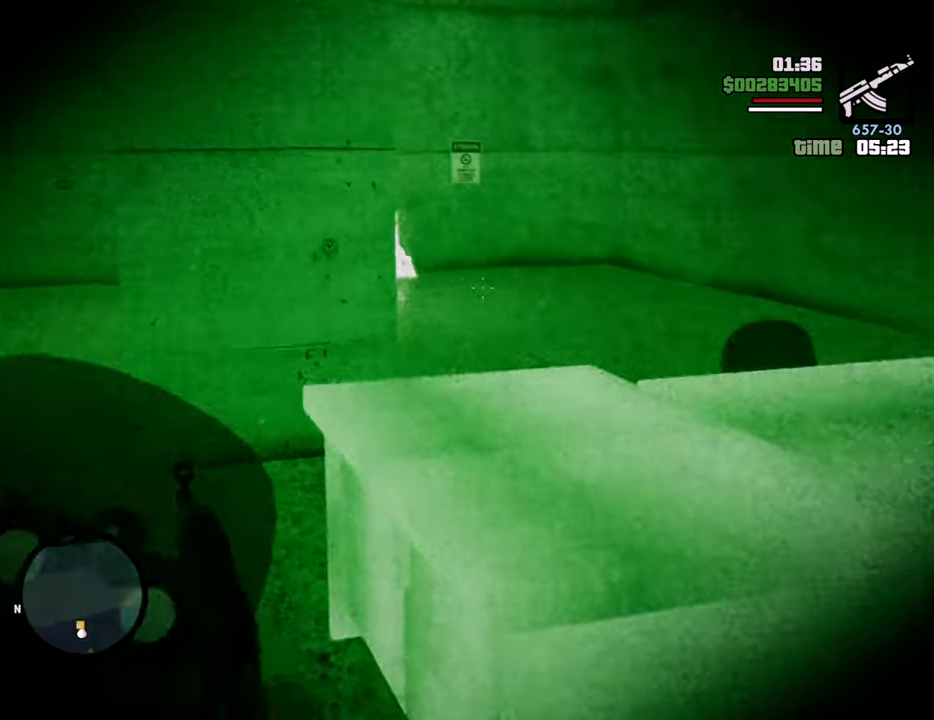
{"keys": ["w"], "mouse": ["right"], "events": []}
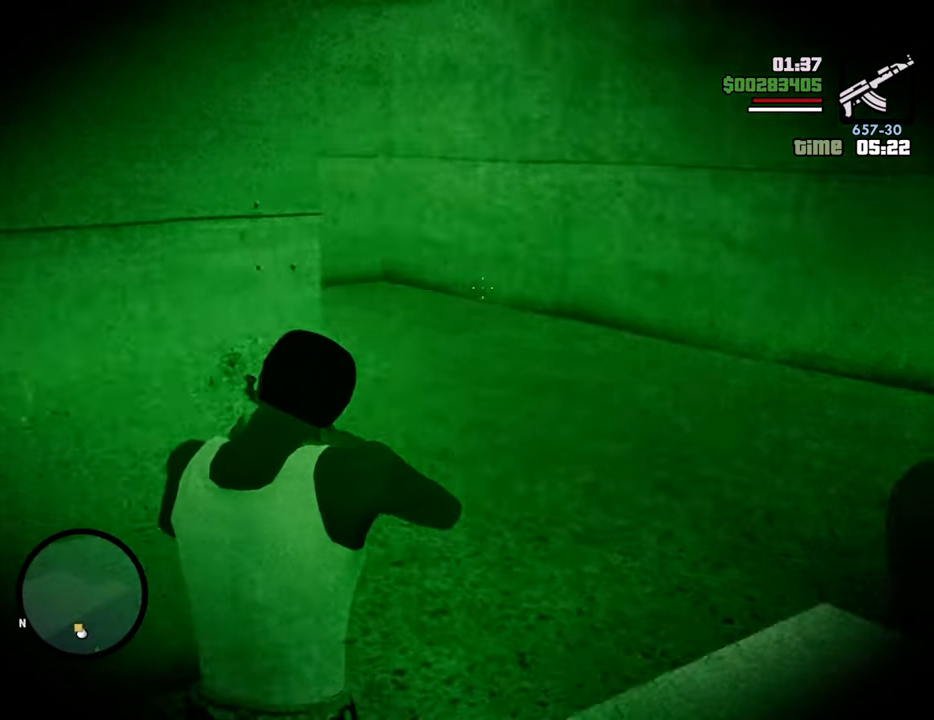
{"keys": ["w"], "mouse": ["right"], "events": []}
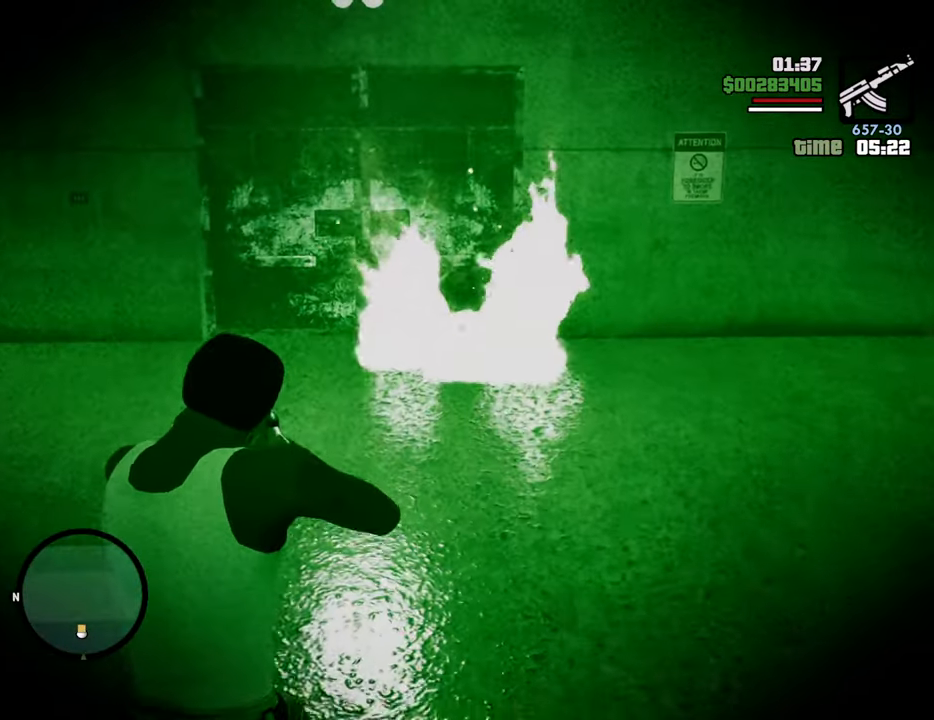
{"keys": ["w"], "mouse": [], "events": [[134, "mouse_right", "up"], [267, "1", "down"], [401, "1", "up"]]}
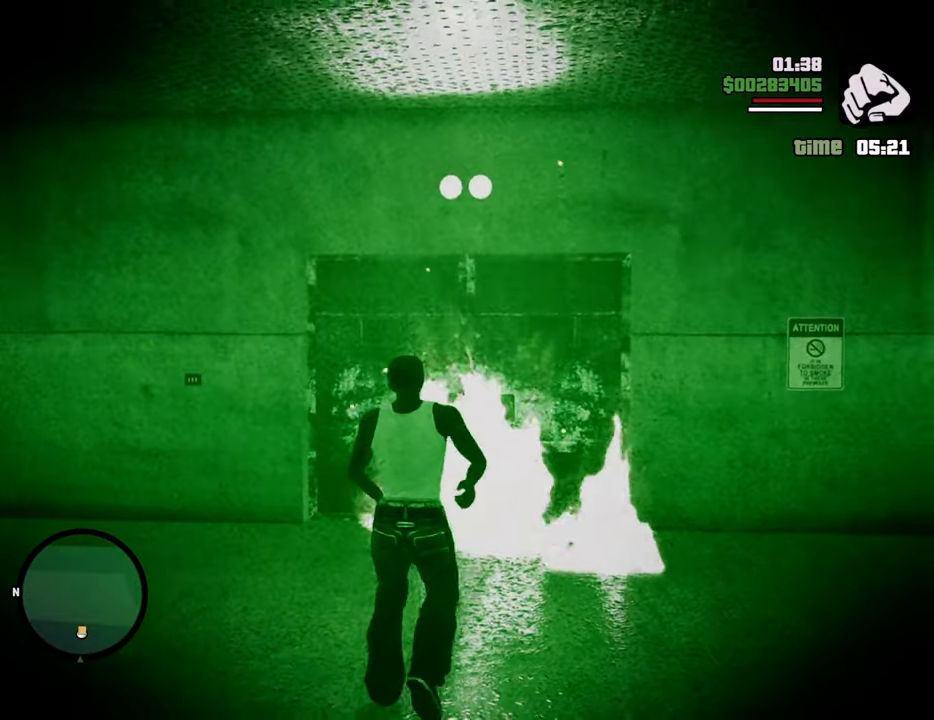
{"keys": ["w"], "mouse": [], "events": [[234, "shift", "down"], [384, "shift", "up"]]}
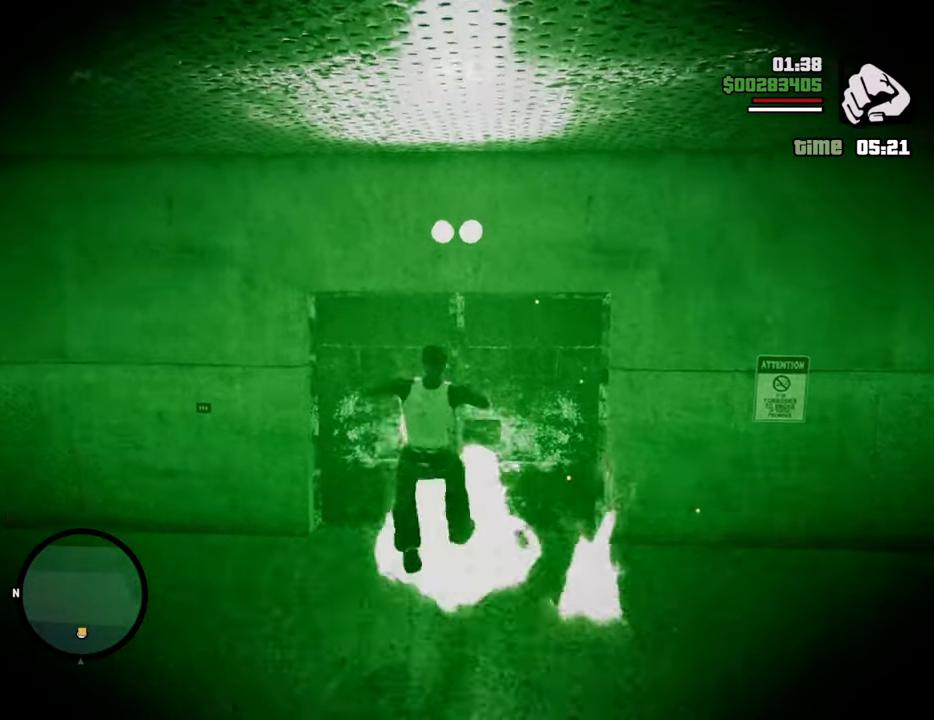
{"keys": ["w"], "mouse": [], "events": []}
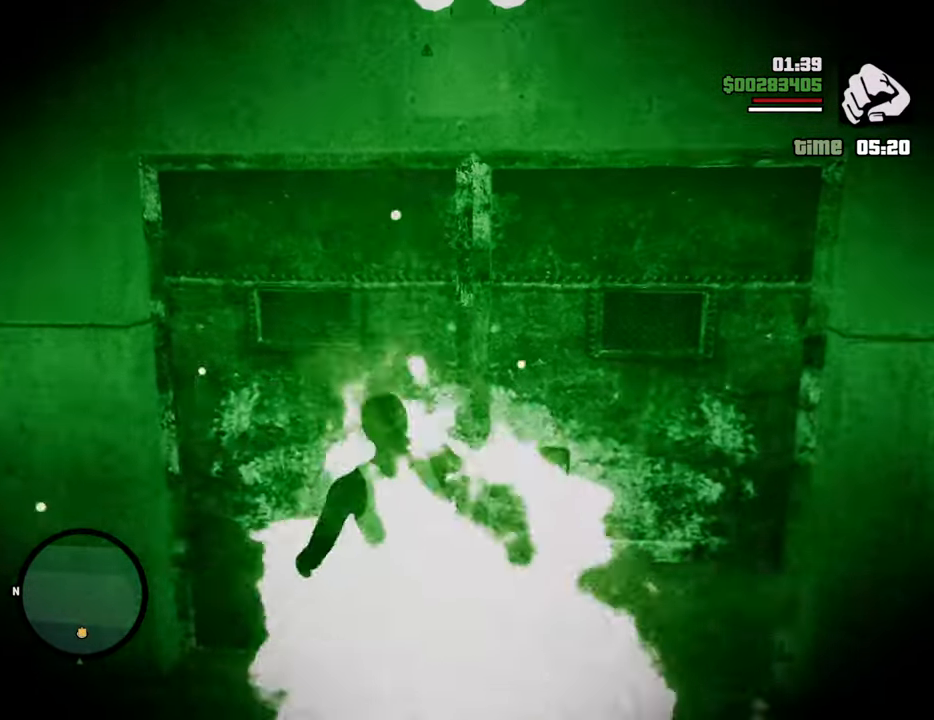
{"keys": ["w"], "mouse": [], "events": []}
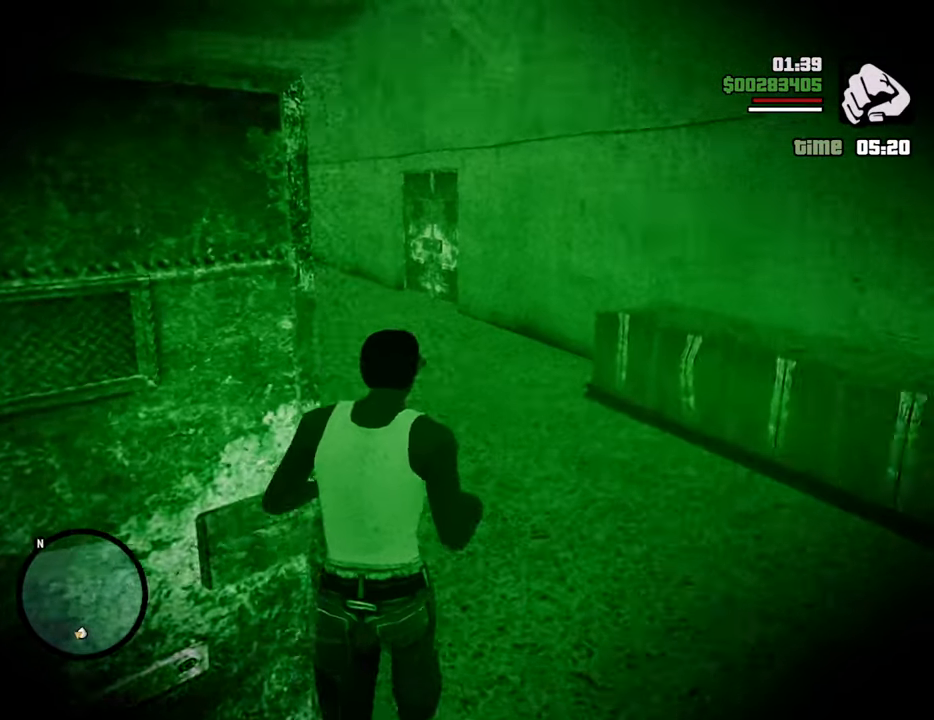
{"keys": ["w"], "mouse": [], "events": [[133, "shift", "down"], [334, "shift", "up"]]}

══════

■ Task:
Copy the material above word for word, images excluded.

■ Result for this exercise:
{"keys": ["w"], "mouse": ["right"], "events": []}
{"keys": ["w"], "mouse": ["right"], "events": []}
{"keys": ["w"], "mouse": [], "events": [[134, "mouse_right", "up"], [267, "1", "down"], [401, "1", "up"]]}
{"keys": ["w"], "mouse": [], "events": [[234, "shift", "down"], [384, "shift", "up"]]}
{"keys": ["w"], "mouse": [], "events": []}
{"keys": ["w"], "mouse": [], "events": []}
{"keys": ["w"], "mouse": [], "events": [[133, "shift", "down"], [334, "shift", "up"]]}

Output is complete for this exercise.